The task:
Copy out the entire listing below exactly, but without its pictures.
BEGIN Input material
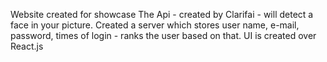 Website created for showcase
The Api - created by Clarifai - will detect a face in your picture.
Created a server which stores user name, e-mail, password, times of login - ranks the user based on that.
UI is created over React.js
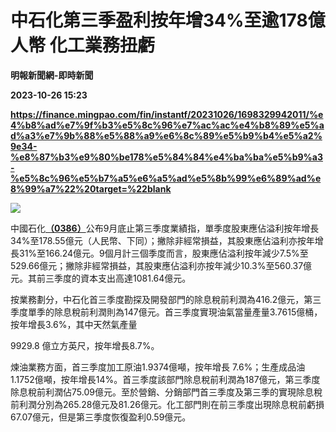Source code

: # 中石化第三季盈利按年增34%至逾178億人幣 化工業務扭虧
**明報新聞網-即時新聞**

**2023-10-26 15:23**

**https://finance.mingpao.com/fin/instantf/20231026/1698329942011/%e4%b8%ad%e7%9f%b3%e5%8c%96%e7%ac%ac%e4%b8%89%e5%ad%a3%e7%9b%88%e5%88%a9%e6%8c%89%e5%b9%b4%e5%a2%9e34-%e8%87%b3%e9%80%be178%e5%84%84%e4%ba%ba%e5%b9%a3-%e5%8c%96%e5%b7%a5%e6%a5%ad%e5%8b%99%e6%89%ad%e8%99%a7%22%20target=%22blank**

![](https://fs.mingpao.com/fin/20231026/s00010/3b828790e01c2f1b681bbd3fc37386d1.jpg)

中國石化[**（0386）**](https://finance.mingpao.com/fin/instantf/20231026/1698329942011/stock1.php?code=0386)公布9月底止第三季度業績指，單季度股東應佔溢利按年增長34%至178.55億元（人民幣、下同）；撇除非經常損益，其股東應佔溢利亦按年增長31%至166.24億元。9個月計三個季度而言，股東應佔溢利按年減少7.5%至529.66億元；撇除非經常損益，其股東應佔溢利亦按年減少10.3%至560.37億元。其前三季度的資本支出高達1081.64億元。

按業務劃分，中石化首三季度勘探及開發部門的除息稅前利潤為416.2億元，第三季度單季的除息稅前利潤則為147億元。首三季度實現油氣當量產量3.7615億桶，按年增長3.6%，其中天然氣產量

9929.8 億立方英尺，按年增長8.7%。

煉油業務方面，首三季度加工原油1.9374億噸，按年增長 7.6%；生產成品油1.1752億噸，按年增長14%。首三季度該部門除息稅前利潤為187億元，第三季度除息稅前利潤佔75.09億元。至於營銷、分銷部門首三季度及第三季的實現除息稅前利潤分別為265.28億元及81.26億元。化工部門則在前三季度出現除息稅前虧損67.07億元，但是第三季度恢復盈利0.59億元。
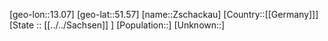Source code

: ﻿---
location: [51.57,13.07]
mapzoom: [7,12] 
mapmarker: city 
type: City
tags:
- geo/City


SpocWebEntityId: 35850
isDeleted: false
confidential: public

---
[geo-lon::13.07]
[geo-lat::51.57]
[name::Zschackau]
[Country::[[Germany]]]
[State :: [[../../Sachsen]] ]
[Population::]
[Unknown::]

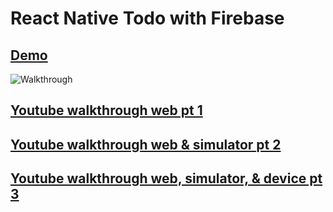 # React Native Todo with Firebase

## [Demo](https://todolistwithfirebase.netlify.com/)

![Walkthrough](./intro.gif)

## [Youtube walkthrough web pt 1](https://youtu.be/j-DQcHJg49k)

## [Youtube walkthrough web & simulator pt 2](https://youtu.be/74FIy-inRqE)

## [Youtube walkthrough web, simulator, & device pt 3](https://www.youtube.com/watch?v=4fI5W7M2yBU)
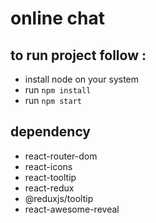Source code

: # online chat 

## to run project follow : 
- install node on your system 
- run `npm install`
- run `npm start` 
## dependency 
- react-router-dom 
- react-icons 
- react-tooltip 
- react-redux 
- @reduxjs/tooltip 
- react-awesome-reveal
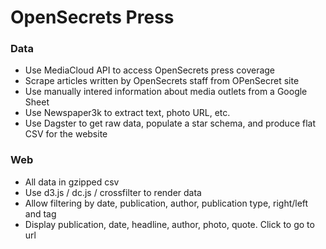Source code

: # OpenSecrets Press

### Data
- Use MediaCloud API to access OpenSecrets press coverage
- Scrape articles written by OpenSecrets staff from OPenSecret site
- Use manually intered information about media outlets from a Google Sheet
- Use Newspaper3k to extract text, photo URL, etc.
- Use Dagster to get raw data, populate a star schema, and produce flat CSV for the website

### Web
- All data in gzipped csv
- Use d3.js / dc.js / crossfilter to render data
- Allow filtering by date, publication, author, publication type, right/left and tag
- Display publication, date, headline, author, photo, quote. Click to go to url 
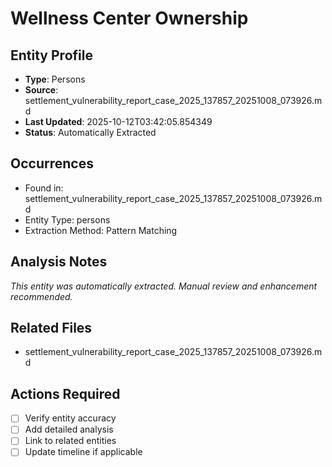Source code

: # Wellness Center Ownership

## Entity Profile
- **Type**: Persons
- **Source**: settlement_vulnerability_report_case_2025_137857_20251008_073926.md
- **Last Updated**: 2025-10-12T03:42:05.854349
- **Status**: Automatically Extracted

## Occurrences
- Found in: settlement_vulnerability_report_case_2025_137857_20251008_073926.md
- Entity Type: persons
- Extraction Method: Pattern Matching

## Analysis Notes
*This entity was automatically extracted. Manual review and enhancement recommended.*

## Related Files
- settlement_vulnerability_report_case_2025_137857_20251008_073926.md

## Actions Required
- [ ] Verify entity accuracy
- [ ] Add detailed analysis
- [ ] Link to related entities
- [ ] Update timeline if applicable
END Input material
Solved exercise:
 Website created for showcase
The Api - created by Clarifai - will detect a face in your picture.
Created a server which stores user name, e-mail, password, times of login - ranks the user based on that.
UI is created over React.js
Source code

: # 中石化第三季盈利按年增34%至逾178億人幣 化工業務扭虧
**明報新聞網-即時新聞**

**2023-10-26 15:23**

**https://finance.mingpao.com/fin/instantf/20231026/1698329942011/%e4%b8%ad%e7%9f%b3%e5%8c%96%e7%ac%ac%e4%b8%89%e5%ad%a3%e7%9b%88%e5%88%a9%e6%8c%89%e5%b9%b4%e5%a2%9e34-%e8%87%b3%e9%80%be178%e5%84%84%e4%ba%ba%e5%b9%a3-%e5%8c%96%e5%b7%a5%e6%a5%ad%e5%8b%99%e6%89%ad%e8%99%a7%22%20target=%22blank**

![](https://fs.mingpao.com/fin/20231026/s00010/3b828790e01c2f1b681bbd3fc37386d1.jpg)

中國石化[**（0386）**](https://finance.mingpao.com/fin/instantf/20231026/1698329942011/stock1.php?code=0386)公布9月底止第三季度業績指，單季度股東應佔溢利按年增長34%至178.55億元（人民幣、下同）；撇除非經常損益，其股東應佔溢利亦按年增長31%至166.24億元。9個月計三個季度而言，股東應佔溢利按年減少7.5%至529.66億元；撇除非經常損益，其股東應佔溢利亦按年減少10.3%至560.37億元。其前三季度的資本支出高達1081.64億元。

按業務劃分，中石化首三季度勘探及開發部門的除息稅前利潤為416.2億元，第三季度單季的除息稅前利潤則為147億元。首三季度實現油氣當量產量3.7615億桶，按年增長3.6%，其中天然氣產量

9929.8 億立方英尺，按年增長8.7%。

煉油業務方面，首三季度加工原油1.9374億噸，按年增長 7.6%；生產成品油1.1752億噸，按年增長14%。首三季度該部門除息稅前利潤為187億元，第三季度除息稅前利潤佔75.09億元。至於營銷、分銷部門首三季度及第三季的實現除息稅前利潤分別為265.28億元及81.26億元。化工部門則在前三季度出現除息稅前虧損67.07億元，但是第三季度恢復盈利0.59億元。
Source code

: ﻿---
location: [51.57,13.07]
mapzoom: [7,12] 
mapmarker: city 
type: City
tags:
- geo/City


SpocWebEntityId: 35850
isDeleted: false
confidential: public

---
[geo-lon::13.07]
[geo-lat::51.57]
[name::Zschackau]
[Country::[[Germany]]]
[State :: [[../../Sachsen]] ]
[Population::]
[Unknown::]

 # React Native Todo with Firebase

## [Demo](https://todolistwithfirebase.netlify.com/)

![Walkthrough](./intro.gif)

## [Youtube walkthrough web pt 1](https://youtu.be/j-DQcHJg49k)

## [Youtube walkthrough web & simulator pt 2](https://youtu.be/74FIy-inRqE)

## [Youtube walkthrough web, simulator, & device pt 3](https://www.youtube.com/watch?v=4fI5W7M2yBU)
Source code

: # online chat 

## to run project follow : 
- install node on your system 
- run `npm install`
- run `npm start` 
## dependency 
- react-router-dom 
- react-icons 
- react-tooltip 
- react-redux 
- @reduxjs/tooltip 
- react-awesome-reveal
Source code

: # OpenSecrets Press

### Data
- Use MediaCloud API to access OpenSecrets press coverage
- Scrape articles written by OpenSecrets staff from OPenSecret site
- Use manually intered information about media outlets from a Google Sheet
- Use Newspaper3k to extract text, photo URL, etc.
- Use Dagster to get raw data, populate a star schema, and produce flat CSV for the website

### Web
- All data in gzipped csv
- Use d3.js / dc.js / crossfilter to render data
- Allow filtering by date, publication, author, publication type, right/left and tag
- Display publication, date, headline, author, photo, quote. Click to go to url 
Source code

: # Wellness Center Ownership

## Entity Profile
- **Type**: Persons
- **Source**: settlement_vulnerability_report_case_2025_137857_20251008_073926.md
- **Last Updated**: 2025-10-12T03:42:05.854349
- **Status**: Automatically Extracted

## Occurrences
- Found in: settlement_vulnerability_report_case_2025_137857_20251008_073926.md
- Entity Type: persons
- Extraction Method: Pattern Matching

## Analysis Notes
*This entity was automatically extracted. Manual review and enhancement recommended.*

## Related Files
- settlement_vulnerability_report_case_2025_137857_20251008_073926.md

## Actions Required
- [ ] Verify entity accuracy
- [ ] Add detailed analysis
- [ ] Link to related entities
- [ ] Update timeline if applicable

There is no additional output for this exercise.